Checkpointing before coding and committing final character-map changes.
This change fully implements character-map support. I'll write up
a longer description of that in a later commit. But the brief
description is: The old Unicode character replacement mechanism
(replace-entities template) has been removed; a completely
different character-replacement mechanism is now used instead.
By default, it does replacement of all Latin-1 symbols, along with
most special spaces, dashes, and quotes (about 75 characters by
default, compared to the less than 20 special characters that were
handled previously). And the "full" character map provides support
for converting about 800 characters. The mechanism use a
"character map" (in a format compliant with the XSLT 2.0 spec and
therefore completely "forward compatible" with XSLT 2.0.
Other changes made for this commit:
- Changed default output encoding to UTF-8.
THIS DOES NOT MEAN THAT MAN PAGES ARE OUTPUT IN RAW UTF-8,
because the character-map is applied before final output,
causing all UTF-8 characters covered in the map to be
converted to roff equivalents.
- Removed code for adding backslashes before periods/dots and
before hyphens (-); here's why:
* Backslashes in front of periods/dots are needed only in the
very rare case where a period is the very first character in
a line, without any space in front of it. A better way to
deal with that rare case is for authors to add a zero-width
space in front of the offending dot(s) in their source
* Backslashes in front of (-/-) are needed... when?
Myself, I don't know, so the current stylesheet does not add
backslashes in front of them, ever. If there is a specific
case where they are necessary or desirable, then we need to
add code for that case, not just do a blanket conversion.
And, anyway, my understanding from reading the groff docs is
that \- is, specifically, a _minus sign_. So if you have a
place where you want a minus sign to be output instead of
(-), then you should use (−/−) in your
source instead. And if you have a place where you want an
en dash, (–/–). Or if there are places where
the stylesheets are internally generating (-) where they
should be generating − or –, then we need to fix
those, not just do blanket conversion.
- Consolidated all bold and italic formatting so that it is done
by applying the mode="bold" and mode="italic" templates.

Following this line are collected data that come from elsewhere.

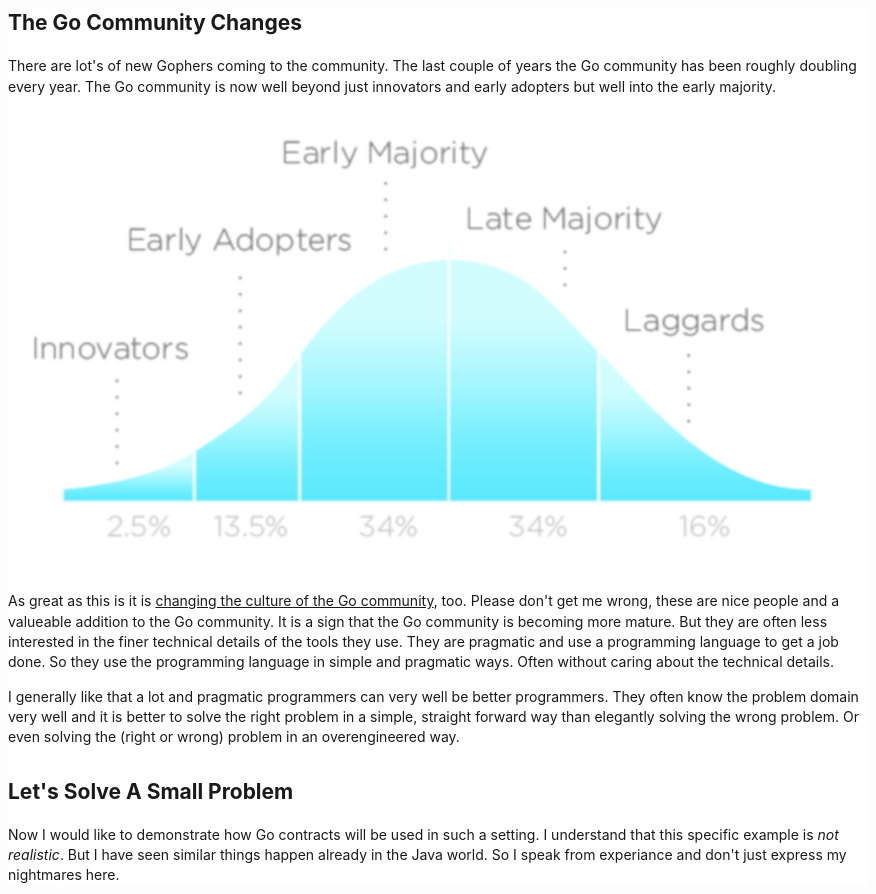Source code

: ## The Go Community Changes

There are lot's of new Gophers coming to the community.
The last couple of years the Go community has been roughly doubling every year.
The Go community is now well beyond just innovators and early adopters but well
into the early majority.

![adoption curve](/images/adoption-curve.png)

As great as this is it is
[changing the culture of the Go community](https://www.youtube.com/watch?v=7yMXs9TRvVI),
too.
Please don't get me wrong, these are nice people and a valueable addition to
the Go community. It is a sign that the Go community is becoming more mature.
But they are often less interested in the finer technical details of the tools
they use.  They are pragmatic and use a programming language to get a job done.
So they use the programming language in simple and pragmatic ways.  Often
without caring about the technical details.

I generally like that a lot and pragmatic programmers can very well be better
programmers. They often know the problem domain very well and it is better to
solve the right problem in a simple, straight forward way than elegantly
solving the wrong problem.  Or even solving the (right or wrong) problem in an
overengineered way.

## Let's Solve A Small Problem

Now I would like to demonstrate how Go contracts will be used in such a setting.
I understand that this specific example is *not realistic*. But I have seen
similar things happen already in the Java world.
So I speak from experiance and don't just express my nightmares here.
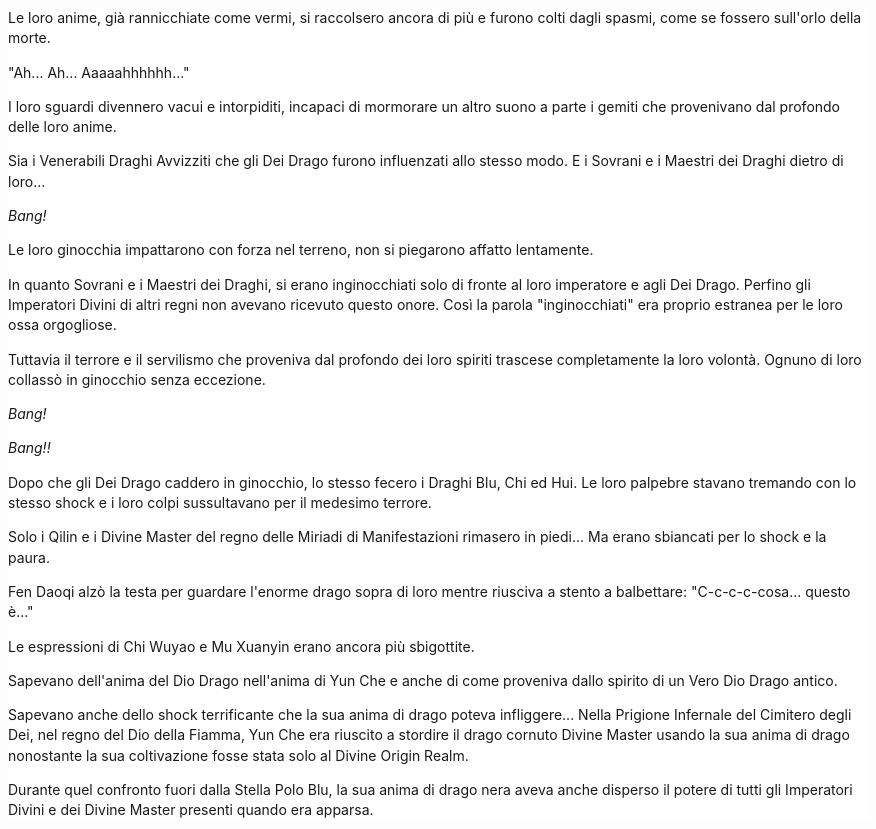 
Le loro anime, già rannicchiate come vermi, si raccolsero ancora di più e furono colti dagli spasmi, come se fossero sull'orlo della morte.


"Ah... Ah... Aaaaahhhhhh..."


I loro sguardi divennero vacui e intorpiditi, incapaci di mormorare un altro suono a parte i gemiti che provenivano dal profondo delle loro anime.


Sia i Venerabili Draghi Avvizziti che gli Dei Drago furono influenzati allo stesso modo. E i Sovrani e i Maestri dei Draghi dietro di loro...


<em>Bang!</em>


Le loro ginocchia impattarono con forza nel terreno, non si piegarono affatto lentamente.


In quanto Sovrani e i Maestri dei Draghi, si erano inginocchiati solo di fronte al loro imperatore e agli Dei Drago. Perfino gli Imperatori Divini di altri regni non avevano ricevuto questo onore. Così la parola "inginocchiati" era proprio estranea per le loro ossa orgogliose.


Tuttavia il terrore e il servilismo che proveniva dal profondo dei loro spiriti trascese completamente la loro volontà. Ognuno di loro collassò in ginocchio senza eccezione.


<em>Bang!




Bang!!</em>


Dopo che gli Dei Drago caddero in ginocchio, lo stesso fecero i Draghi Blu, Chi ed Hui. Le loro palpebre stavano tremando con lo stesso shock e i loro colpi sussultavano per il medesimo terrore.


Solo i Qilin e i Divine Master del regno delle Miriadi di Manifestazioni rimasero in piedi... Ma erano sbiancati per lo shock e la paura.


Fen Daoqi alzò la testa per guardare l'enorme drago sopra di loro mentre riusciva a stento a balbettare: "C-c-c-c-cosa... questo è..."


Le espressioni di Chi Wuyao e Mu Xuanyin erano ancora più sbigottite.


Sapevano dell'anima del Dio Drago nell'anima di Yun Che e anche di come proveniva dallo spirito di un Vero Dio Drago antico.


Sapevano anche dello shock terrificante che la sua anima di drago poteva infliggere... Nella Prigione Infernale del Cimitero degli Dei, nel regno del Dio della Fiamma, Yun Che era riuscito a stordire il drago cornuto Divine Master usando la sua anima di drago nonostante la sua coltivazione fosse stata solo al Divine Origin Realm.


Durante quel confronto fuori dalla Stella Polo Blu, la sua anima di drago nera aveva anche disperso il potere di tutti gli Imperatori Divini e dei Divine Master presenti quando era apparsa.
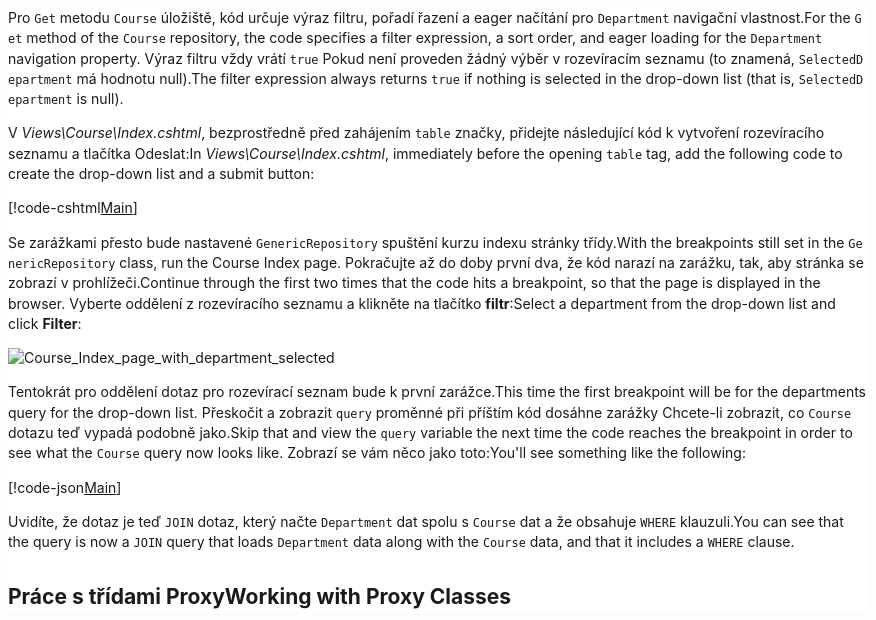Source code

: <span data-ttu-id="ec9a3-242">Pro `Get` metodu `Course` úložiště, kód určuje výraz filtru, pořadí řazení a eager načítání pro `Department` navigační vlastnost.</span><span class="sxs-lookup"><span data-stu-id="ec9a3-242">For the `Get` method of the `Course` repository, the code specifies a filter expression, a sort order, and eager loading for the `Department` navigation property.</span></span> <span data-ttu-id="ec9a3-243">Výraz filtru vždy vrátí `true` Pokud není proveden žádný výběr v rozevíracím seznamu (to znamená, `SelectedDepartment` má hodnotu null).</span><span class="sxs-lookup"><span data-stu-id="ec9a3-243">The filter expression always returns `true` if nothing is selected in the drop-down list (that is, `SelectedDepartment` is null).</span></span>

<span data-ttu-id="ec9a3-244">V *Views\Course\Index.cshtml*, bezprostředně před zahájením `table` značky, přidejte následující kód k vytvoření rozevíracího seznamu a tlačítka Odeslat:</span><span class="sxs-lookup"><span data-stu-id="ec9a3-244">In *Views\Course\Index.cshtml*, immediately before the opening `table` tag, add the following code to create the drop-down list and a submit button:</span></span>

[!code-cshtml[Main](advanced-entity-framework-scenarios-for-an-mvc-web-application/samples/sample16.cshtml)]

<span data-ttu-id="ec9a3-245">Se zarážkami přesto bude nastavené `GenericRepository` spuštění kurzu indexu stránky třídy.</span><span class="sxs-lookup"><span data-stu-id="ec9a3-245">With the breakpoints still set in the `GenericRepository` class, run the Course Index page.</span></span> <span data-ttu-id="ec9a3-246">Pokračujte až do doby první dva, že kód narazí na zarážku, tak, aby stránka se zobrazí v prohlížeči.</span><span class="sxs-lookup"><span data-stu-id="ec9a3-246">Continue through the first two times that the code hits a breakpoint, so that the page is displayed in the browser.</span></span> <span data-ttu-id="ec9a3-247">Vyberte oddělení z rozevíracího seznamu a klikněte na tlačítko **filtr**:</span><span class="sxs-lookup"><span data-stu-id="ec9a3-247">Select a department from the drop-down list and click **Filter**:</span></span>

![Course_Index_page_with_department_selected](advanced-entity-framework-scenarios-for-an-mvc-web-application/_static/image13.png)

<span data-ttu-id="ec9a3-249">Tentokrát pro oddělení dotaz pro rozevírací seznam bude k první zarážce.</span><span class="sxs-lookup"><span data-stu-id="ec9a3-249">This time the first breakpoint will be for the departments query for the drop-down list.</span></span> <span data-ttu-id="ec9a3-250">Přeskočit a zobrazit `query` proměnné při příštím kód dosáhne zarážky Chcete-li zobrazit, co `Course` dotazu teď vypadá podobně jako.</span><span class="sxs-lookup"><span data-stu-id="ec9a3-250">Skip that and view the `query` variable the next time the code reaches the breakpoint in order to see what the `Course` query now looks like.</span></span> <span data-ttu-id="ec9a3-251">Zobrazí se vám něco jako toto:</span><span class="sxs-lookup"><span data-stu-id="ec9a3-251">You'll see something like the following:</span></span>

[!code-json[Main](advanced-entity-framework-scenarios-for-an-mvc-web-application/samples/sample17.json)]

<span data-ttu-id="ec9a3-252">Uvidíte, že dotaz je teď `JOIN` dotaz, který načte `Department` dat spolu s `Course` dat a že obsahuje `WHERE` klauzuli.</span><span class="sxs-lookup"><span data-stu-id="ec9a3-252">You can see that the query is now a `JOIN` query that loads `Department` data along with the `Course` data, and that it includes a `WHERE` clause.</span></span>

<a id="proxyclasses"></a>

## <a name="working-with-proxy-classes"></a><span data-ttu-id="ec9a3-253">Práce s třídami Proxy</span><span class="sxs-lookup"><span data-stu-id="ec9a3-253">Working with Proxy Classes</span></span>
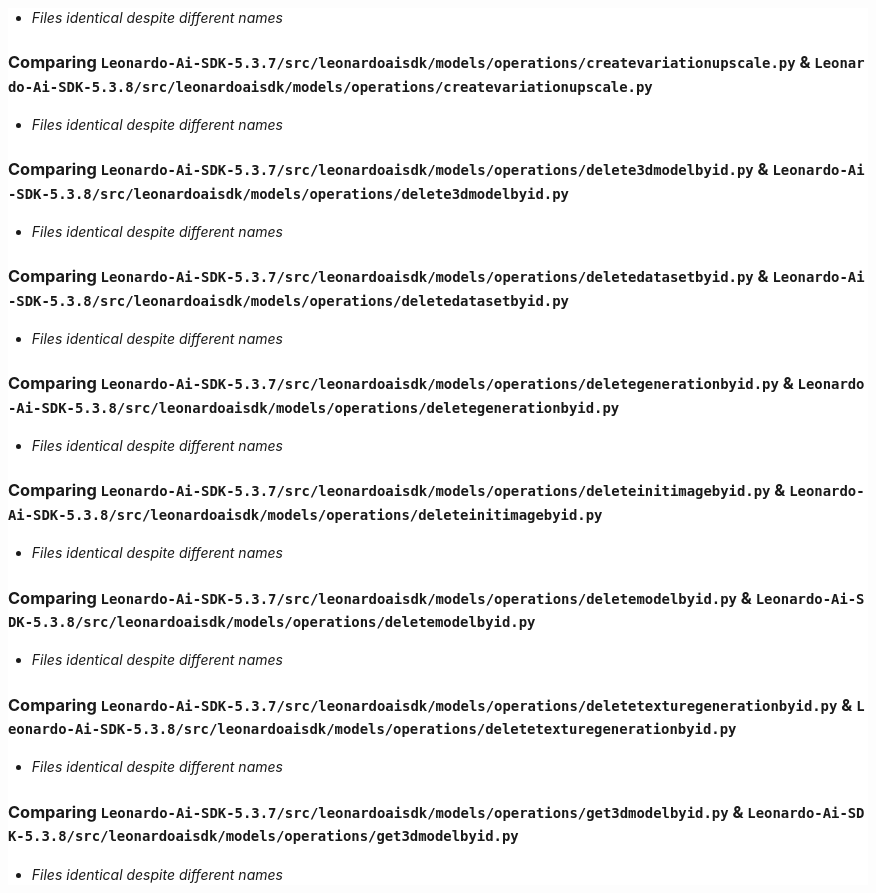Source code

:  * *Files identical despite different names*

### Comparing `Leonardo-Ai-SDK-5.3.7/src/leonardoaisdk/models/operations/createvariationupscale.py` & `Leonardo-Ai-SDK-5.3.8/src/leonardoaisdk/models/operations/createvariationupscale.py`

 * *Files identical despite different names*

### Comparing `Leonardo-Ai-SDK-5.3.7/src/leonardoaisdk/models/operations/delete3dmodelbyid.py` & `Leonardo-Ai-SDK-5.3.8/src/leonardoaisdk/models/operations/delete3dmodelbyid.py`

 * *Files identical despite different names*

### Comparing `Leonardo-Ai-SDK-5.3.7/src/leonardoaisdk/models/operations/deletedatasetbyid.py` & `Leonardo-Ai-SDK-5.3.8/src/leonardoaisdk/models/operations/deletedatasetbyid.py`

 * *Files identical despite different names*

### Comparing `Leonardo-Ai-SDK-5.3.7/src/leonardoaisdk/models/operations/deletegenerationbyid.py` & `Leonardo-Ai-SDK-5.3.8/src/leonardoaisdk/models/operations/deletegenerationbyid.py`

 * *Files identical despite different names*

### Comparing `Leonardo-Ai-SDK-5.3.7/src/leonardoaisdk/models/operations/deleteinitimagebyid.py` & `Leonardo-Ai-SDK-5.3.8/src/leonardoaisdk/models/operations/deleteinitimagebyid.py`

 * *Files identical despite different names*

### Comparing `Leonardo-Ai-SDK-5.3.7/src/leonardoaisdk/models/operations/deletemodelbyid.py` & `Leonardo-Ai-SDK-5.3.8/src/leonardoaisdk/models/operations/deletemodelbyid.py`

 * *Files identical despite different names*

### Comparing `Leonardo-Ai-SDK-5.3.7/src/leonardoaisdk/models/operations/deletetexturegenerationbyid.py` & `Leonardo-Ai-SDK-5.3.8/src/leonardoaisdk/models/operations/deletetexturegenerationbyid.py`

 * *Files identical despite different names*

### Comparing `Leonardo-Ai-SDK-5.3.7/src/leonardoaisdk/models/operations/get3dmodelbyid.py` & `Leonardo-Ai-SDK-5.3.8/src/leonardoaisdk/models/operations/get3dmodelbyid.py`

 * *Files identical despite different names*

- Consolidated handling of all instances where we want to
prevent line breaking; they are all now processed using the
prevent.line.breaking template.
- Removed "quote" template. In output, this was causing anything
marked up with the <quote> element to be preceded by two
backticks and followed by two apostrophes -- that is, that
old-school hack for generating "curly" quotes in Emacs and in
X-Windows fonts. While Emacs still seems to support that,
I don't think X-Windows has for a long time now. And, anyway,
it looks (and has always looked) like complete crap when
viewed on a normal tty/console